■ **PASSAGE SHOWN**:
________________________

Another Buy EVERY Dip Investment

Dear Wall Street Daily Reader,

Ever since the early days of the pandemic, I’ve been telling you to buy everydip in chip stocks.

So, yes — buy the current dip that’s underway, as semiconductor stocks are selling off for a totally bogus reason this week.

Today, I’ll share another “no brainer” buy-the-dip investment.

But first, let me address why this week’s chip dip is completely overdone…

Silly Rabbits

Renewed rumors that Apple Inc. (AAPL) is going to start making cellular chips for its 2023 iPhone lineup and ditch its current vendor Qualcomm (QCOM) sparked a nasty sector-wide sell-off to start the week, as you can see below.


Total nonsense.

Even if the world’s largest company keeps bringing more and more chip production in-house, Apple’s not suddenly going to take over all chip manufacturing.

There’s just too damn much of it.

To Chip-Finity And Beyond

You see, as I shared a few weeks ago, total chip shipments are expected to rise 13% in 2021, to a new record of 1.1353 trillion units.

Forget this being the third time in history that chip demand is set to top the “Big T” unit mark.

What’s most notable here is the acceleration in growth.

Last year, chip shipments only rose 3%.

So we’re talking about a full 10 percentage points more growth this year — and then growth to infinity afterwards, as every tech trend for the foreseeable future requires more chips.

________________________

■ **DATA RECORDS**:

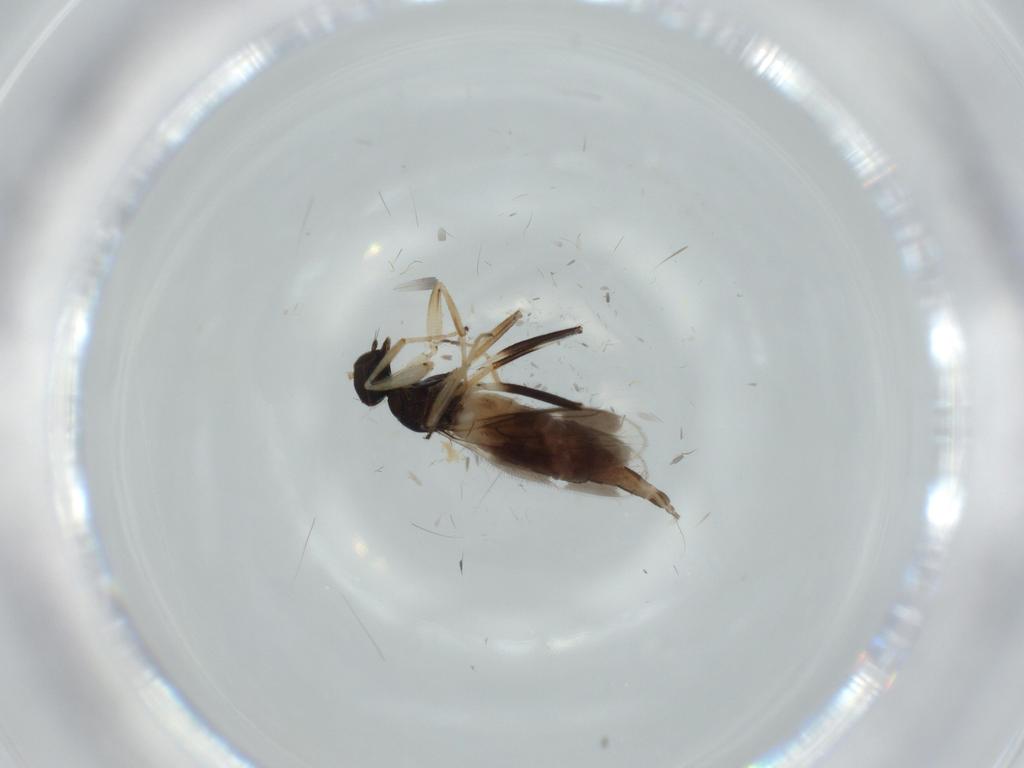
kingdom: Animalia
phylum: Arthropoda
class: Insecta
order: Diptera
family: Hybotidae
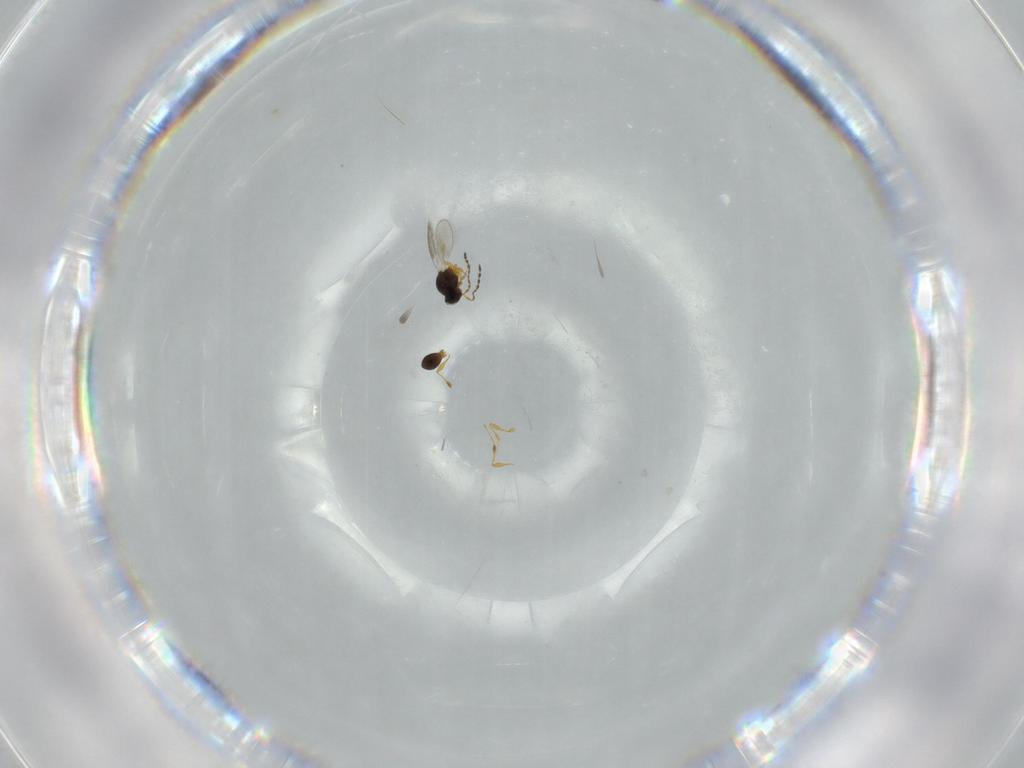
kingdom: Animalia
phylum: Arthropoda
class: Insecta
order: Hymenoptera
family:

________________________

■ **TASKS FOR THIS EXERCISE**:
**a.** In the newsletter, how much did chip shipments rise last year?
**b.** Rewrite the newsletter passage that begins at the words "To Chip-Finity And" and stops after "requires more chips.", replacing "chip shipments" with "semiconductor shipments".

■ **ANSWERS GIVEN**:
**a.** Chip shipments rose only 3% last year.

**b.**
To Chip-Finity And Beyond

You see, as I shared a few weeks ago, total semiconductor shipments are expected to rise 13% in 2021, to a new record of 1.1353 trillion units.

Forget this being the third time in history that chip demand is set to top the “Big T” unit mark.

What’s most notable here is the acceleration in growth.

Last year, semiconductor shipments only rose 3%.

So we’re talking about a full 10 percentage points more growth this year — and then growth to infinity afterwards, as every tech trend for the foreseeable future requires more chips.